For large transformers with supplementary air-blast cooling, the use of an individual self-contained fan-and-motor unit with each radiator is a great advance.

The shipping of big transformers still has its difficulties. When two 75,000-kVA 132/33-kV units for the B.E.A. had to go by road to Edinburgh (Portobello) this year, the Ministry of Transport limited the gross weight of the load to 150 tons and the height to 15 feet. A new method of shipment was therefore adopted: the transformer tanks were fitted with lugs at each end, and the road bogies attached by links and jacks, which enabled the load to be lowered at low over-bridges and raised on hump-backed ones. The Company has also been active in promoting the use of interchangeable rail and road bogies for direct attachment to the ends of large transformer tanks.

Two large booster transformers for controlling the power flow in 132-kV 90,000-kVA feeders are in hand for B.E.A. substations in South Scotland, one at Tongland and the other at Galashiels.

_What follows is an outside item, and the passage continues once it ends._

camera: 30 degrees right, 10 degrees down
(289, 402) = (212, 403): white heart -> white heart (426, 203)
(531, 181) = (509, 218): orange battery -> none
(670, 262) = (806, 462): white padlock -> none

Among the many arc suppression coils supplied for voltages from 33 to 132 kV is one of 3710 kVA built in 1945 for Russia. Some years earlier the Grampian hydroelectric scheme had been supplied with three coils, two acting as ordinary suppression coils for the 132-kV and 33-kV systems respectively and the third arranged to compensate for the mutual capacitance between the two systems, which run near each other for a considerable distance.

Two three-phase shunt reactors, each rated at 15,000 kVA, were supplied in 1940 to neutralize the capacitance current on the 132-kV grid feeders in the London area; they were switched in at times of light load to prevent a rise of line voltage. In 1944 came the largest reactor plant ever made in this country, a three-phase bank designed to give an 18 per cent choke on a 90,000-kVA three-phase 132-kV feeder.